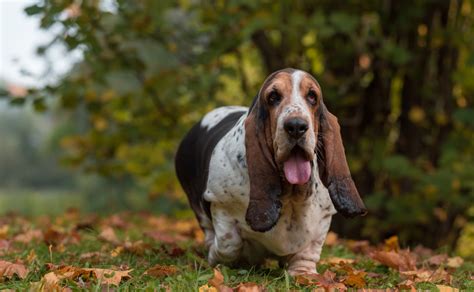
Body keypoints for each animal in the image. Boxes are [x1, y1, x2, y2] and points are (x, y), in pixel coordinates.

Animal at [175, 68, 366, 276]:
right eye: (273, 97)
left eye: (312, 96)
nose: (296, 126)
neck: (291, 195)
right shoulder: (219, 204)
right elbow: (229, 243)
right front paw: (220, 257)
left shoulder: (324, 218)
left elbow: (309, 250)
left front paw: (303, 273)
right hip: (196, 203)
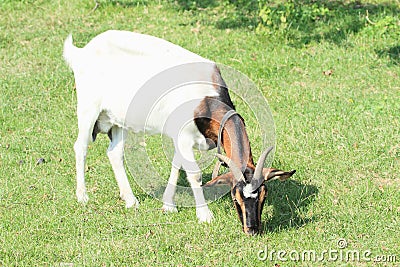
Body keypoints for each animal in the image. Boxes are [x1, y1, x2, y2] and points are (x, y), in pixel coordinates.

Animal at [64, 30, 296, 236]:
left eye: (264, 196)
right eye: (234, 196)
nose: (252, 230)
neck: (205, 99)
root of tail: (82, 52)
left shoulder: (179, 138)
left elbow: (176, 166)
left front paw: (168, 205)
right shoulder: (184, 137)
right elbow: (193, 175)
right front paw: (204, 215)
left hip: (118, 120)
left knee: (114, 153)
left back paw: (130, 200)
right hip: (88, 109)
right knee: (80, 147)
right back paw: (83, 196)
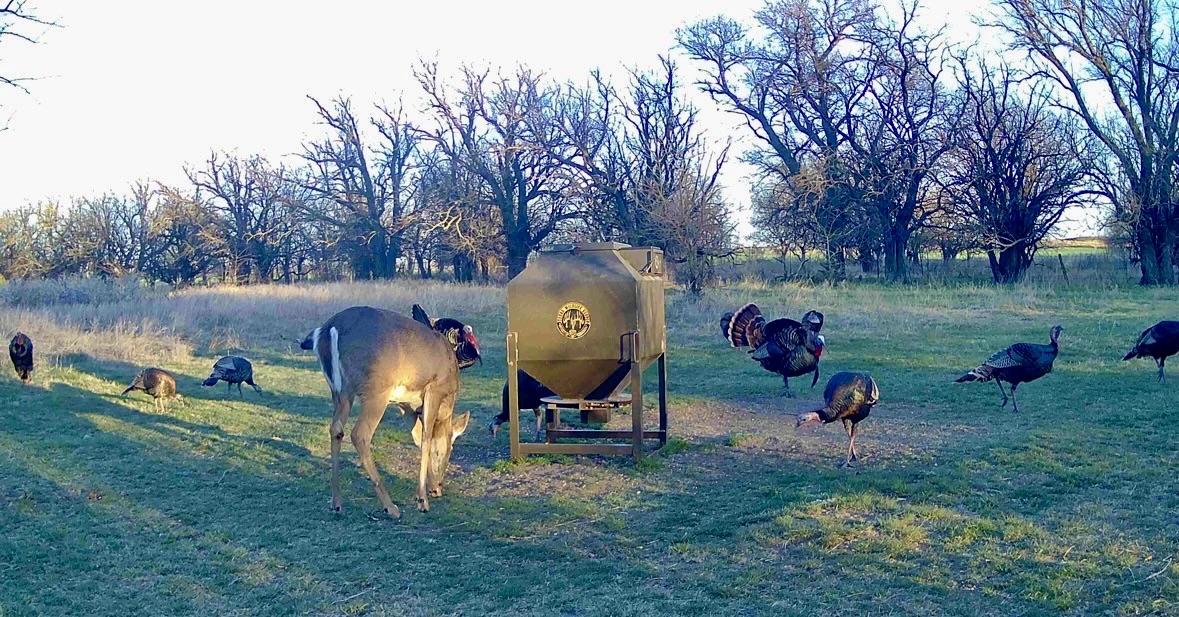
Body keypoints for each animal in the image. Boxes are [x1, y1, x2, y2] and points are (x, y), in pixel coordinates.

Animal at [308, 304, 480, 519]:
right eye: (451, 449)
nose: (439, 485)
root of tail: (331, 329)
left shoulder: (406, 405)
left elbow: (418, 437)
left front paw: (430, 488)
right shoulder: (434, 389)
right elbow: (427, 437)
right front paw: (423, 499)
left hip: (340, 391)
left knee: (336, 429)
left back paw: (337, 502)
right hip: (377, 389)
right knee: (360, 434)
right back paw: (390, 507)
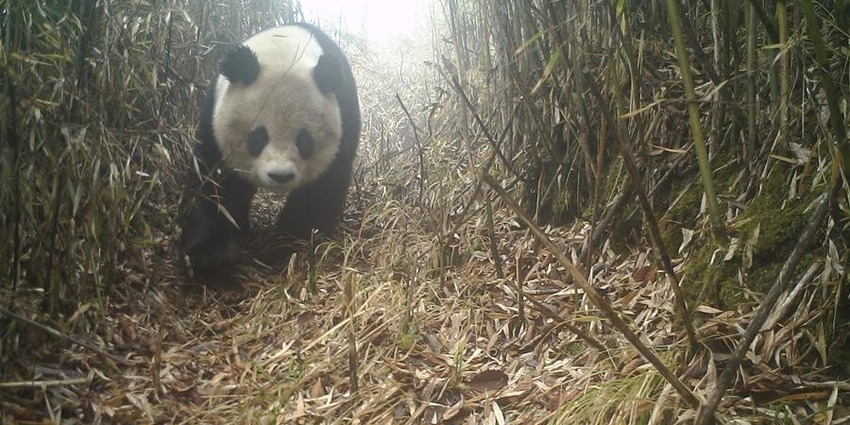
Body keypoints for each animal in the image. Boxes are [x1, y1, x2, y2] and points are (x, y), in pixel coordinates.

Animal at [181, 23, 360, 276]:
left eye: (304, 141)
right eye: (258, 137)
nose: (280, 176)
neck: (284, 51)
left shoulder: (344, 119)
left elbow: (319, 191)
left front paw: (286, 246)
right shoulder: (214, 121)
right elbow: (215, 184)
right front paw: (208, 257)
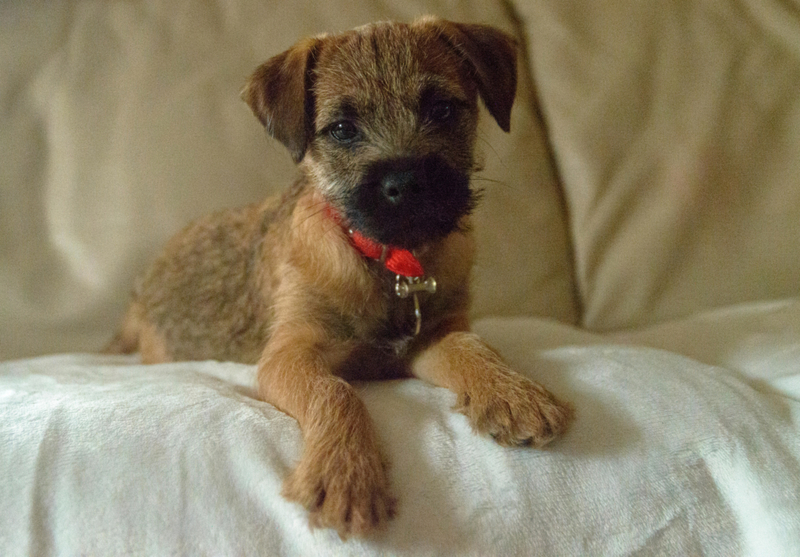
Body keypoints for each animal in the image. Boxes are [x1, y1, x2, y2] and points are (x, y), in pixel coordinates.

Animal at [106, 17, 572, 536]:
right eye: (343, 130)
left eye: (442, 109)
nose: (407, 183)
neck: (391, 264)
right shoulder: (289, 354)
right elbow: (336, 391)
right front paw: (346, 473)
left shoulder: (432, 336)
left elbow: (473, 346)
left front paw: (514, 393)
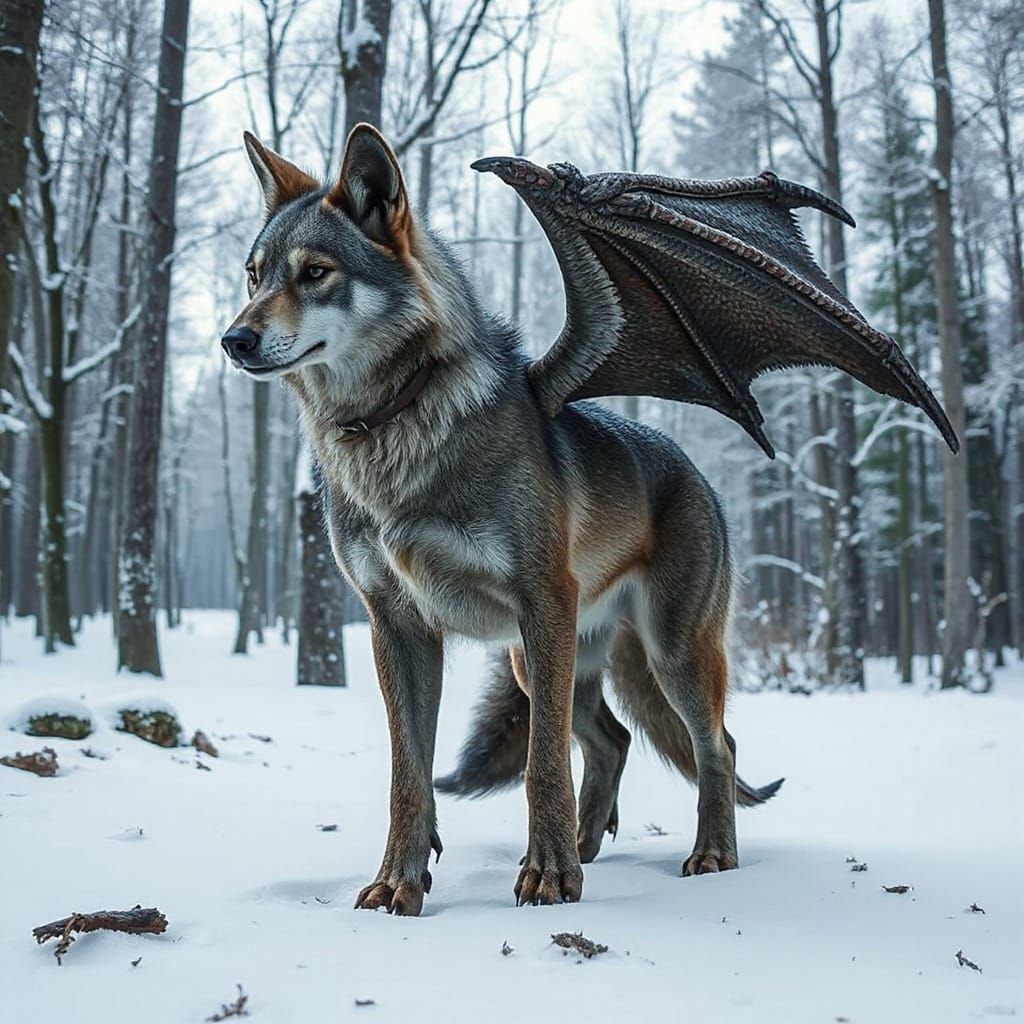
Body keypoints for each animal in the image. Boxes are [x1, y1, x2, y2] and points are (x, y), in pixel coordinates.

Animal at [222, 124, 957, 916]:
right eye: (254, 275)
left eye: (315, 273)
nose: (233, 341)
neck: (397, 428)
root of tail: (697, 475)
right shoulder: (397, 625)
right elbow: (408, 778)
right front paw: (400, 885)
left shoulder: (543, 602)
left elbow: (542, 763)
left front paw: (548, 880)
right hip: (548, 658)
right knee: (614, 740)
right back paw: (587, 843)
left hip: (666, 655)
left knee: (716, 747)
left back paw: (708, 857)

What you will do
From the listing above, restate verbatim the lines running from the one with "nose: (439, 485)" through the one with "right elbow: (336, 391)", inclusive, but not the pictures.

Exercise output
nose: (439, 485)
root of tail: (331, 329)
left shoulder: (406, 405)
left elbow: (418, 437)
left front paw: (430, 488)
right shoulder: (434, 389)
right elbow: (427, 437)
right front paw: (423, 499)
left hip: (340, 391)
left knee: (336, 429)
left back paw: (337, 502)
right hip: (377, 389)
right knee: (360, 434)
right back paw: (390, 507)
Body keypoints for each animal in the image. Boxes are [x1, y1, x2, y2] and points are (x, y), in pixel coordinates.

Animal at [181, 23, 360, 276]:
left eye: (304, 141)
right eye: (258, 137)
nose: (280, 176)
neck: (284, 51)
left shoulder: (344, 119)
left elbow: (319, 191)
left front paw: (286, 246)
right shoulder: (214, 121)
right elbow: (215, 184)
right front paw: (208, 257)
Body keypoints for each animal in the image. Boxes are [x1, y1, x2, y2] and points are (x, y), in pixel coordinates.

Animal at [106, 17, 572, 536]:
right eye: (343, 130)
left eye: (442, 109)
nose: (407, 183)
neck: (391, 264)
right shoulder: (289, 354)
right elbow: (336, 391)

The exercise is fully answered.